*** Opening of Material supplied ***

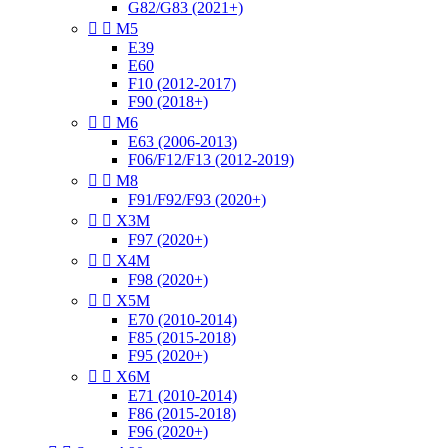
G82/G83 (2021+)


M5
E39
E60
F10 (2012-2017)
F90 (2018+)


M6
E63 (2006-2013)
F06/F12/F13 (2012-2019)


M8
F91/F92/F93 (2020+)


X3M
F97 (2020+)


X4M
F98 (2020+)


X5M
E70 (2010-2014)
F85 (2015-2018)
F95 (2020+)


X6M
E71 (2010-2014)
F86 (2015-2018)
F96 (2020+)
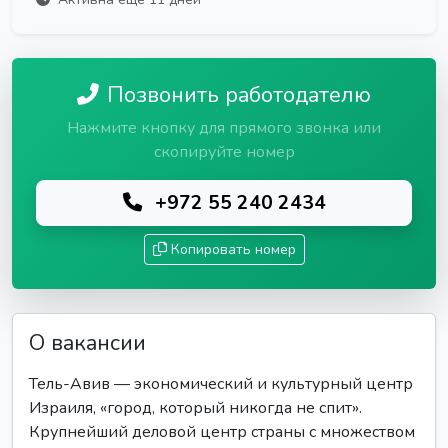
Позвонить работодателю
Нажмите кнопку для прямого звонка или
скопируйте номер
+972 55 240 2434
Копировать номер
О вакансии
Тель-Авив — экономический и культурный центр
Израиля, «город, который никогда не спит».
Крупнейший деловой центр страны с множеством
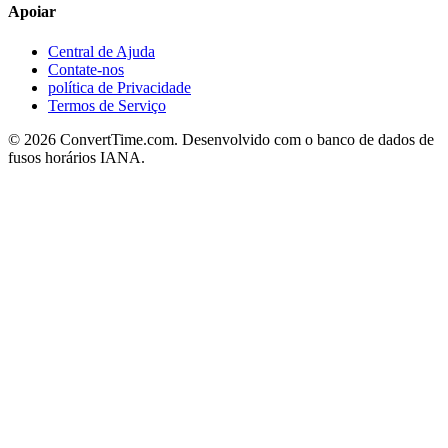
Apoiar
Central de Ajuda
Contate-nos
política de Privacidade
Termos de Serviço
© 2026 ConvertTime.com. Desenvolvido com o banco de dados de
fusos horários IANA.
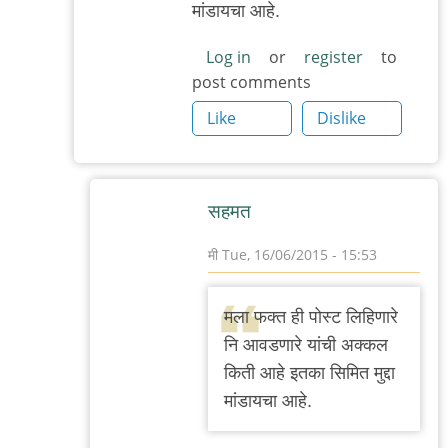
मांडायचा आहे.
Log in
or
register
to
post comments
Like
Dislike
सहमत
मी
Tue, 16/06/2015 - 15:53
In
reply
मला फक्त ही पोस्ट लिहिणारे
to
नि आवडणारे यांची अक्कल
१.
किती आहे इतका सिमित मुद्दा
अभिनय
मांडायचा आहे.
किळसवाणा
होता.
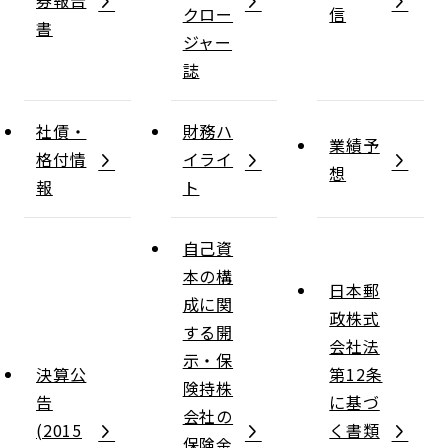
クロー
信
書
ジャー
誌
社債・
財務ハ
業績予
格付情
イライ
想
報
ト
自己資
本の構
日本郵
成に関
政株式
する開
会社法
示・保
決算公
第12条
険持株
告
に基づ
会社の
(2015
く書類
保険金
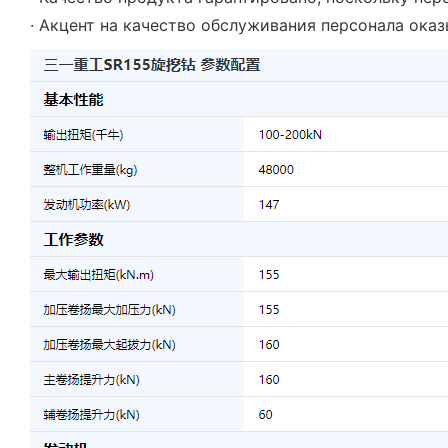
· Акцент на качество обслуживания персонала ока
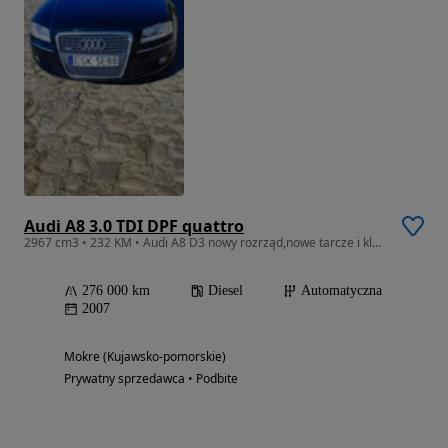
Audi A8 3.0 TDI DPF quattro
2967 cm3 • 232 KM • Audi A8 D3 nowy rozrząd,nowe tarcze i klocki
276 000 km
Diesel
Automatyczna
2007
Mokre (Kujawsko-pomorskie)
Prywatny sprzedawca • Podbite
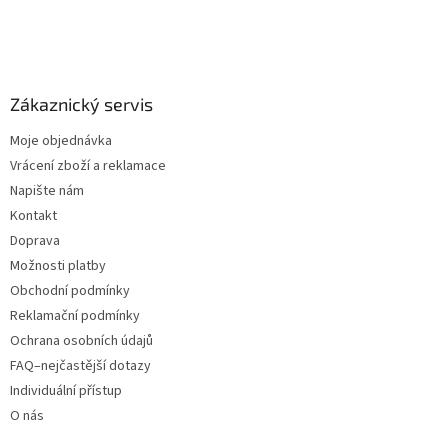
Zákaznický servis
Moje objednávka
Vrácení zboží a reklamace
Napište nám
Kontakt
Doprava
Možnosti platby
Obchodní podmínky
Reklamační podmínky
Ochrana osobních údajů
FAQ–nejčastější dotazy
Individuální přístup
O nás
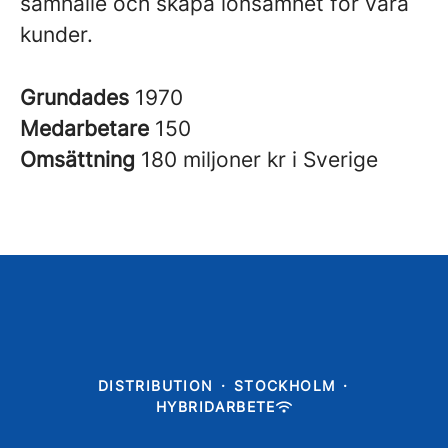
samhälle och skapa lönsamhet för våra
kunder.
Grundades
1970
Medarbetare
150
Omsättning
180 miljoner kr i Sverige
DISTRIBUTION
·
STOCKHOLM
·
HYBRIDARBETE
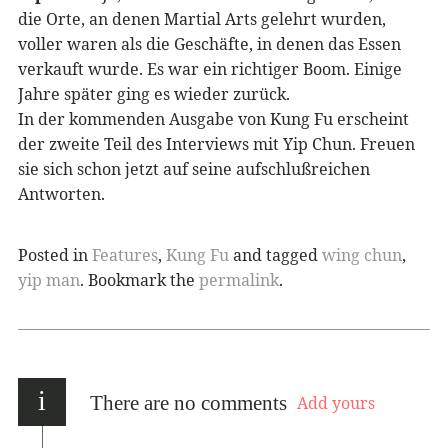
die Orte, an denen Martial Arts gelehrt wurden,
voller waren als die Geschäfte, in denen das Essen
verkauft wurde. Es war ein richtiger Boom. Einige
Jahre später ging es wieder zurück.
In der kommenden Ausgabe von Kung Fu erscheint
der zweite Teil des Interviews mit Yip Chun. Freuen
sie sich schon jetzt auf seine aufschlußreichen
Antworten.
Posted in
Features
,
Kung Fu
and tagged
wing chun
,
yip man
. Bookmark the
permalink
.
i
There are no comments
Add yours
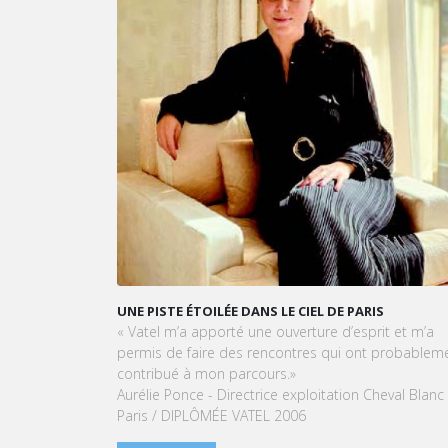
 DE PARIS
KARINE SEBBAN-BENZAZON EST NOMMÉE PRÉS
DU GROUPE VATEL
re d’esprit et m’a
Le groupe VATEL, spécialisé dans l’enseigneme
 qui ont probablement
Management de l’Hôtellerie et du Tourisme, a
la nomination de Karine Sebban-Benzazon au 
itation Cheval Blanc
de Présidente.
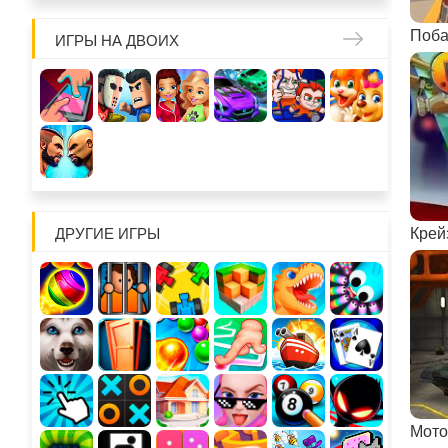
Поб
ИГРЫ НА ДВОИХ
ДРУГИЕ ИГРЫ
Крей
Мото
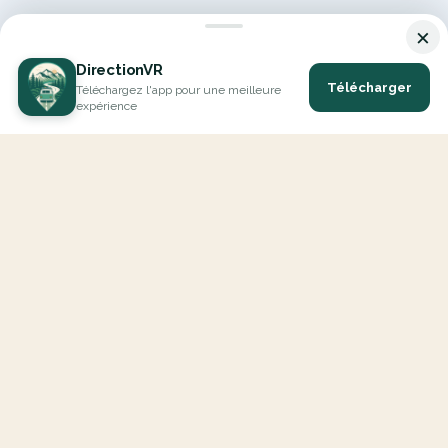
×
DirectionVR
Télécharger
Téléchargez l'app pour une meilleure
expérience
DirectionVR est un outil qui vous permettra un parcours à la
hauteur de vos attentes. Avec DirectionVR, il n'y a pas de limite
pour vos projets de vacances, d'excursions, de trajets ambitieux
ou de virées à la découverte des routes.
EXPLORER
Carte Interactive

*** Close of Material supplied ***

> _Work instruction_: Wherever the word "DirectionVR" appears in the entries above, copy that line.

> _Answer to this task_:
DirectionVR
DirectionVR est un outil qui vous permettra un parcours à la
hauteur de vos attentes. Avec DirectionVR, il n'y a pas de limite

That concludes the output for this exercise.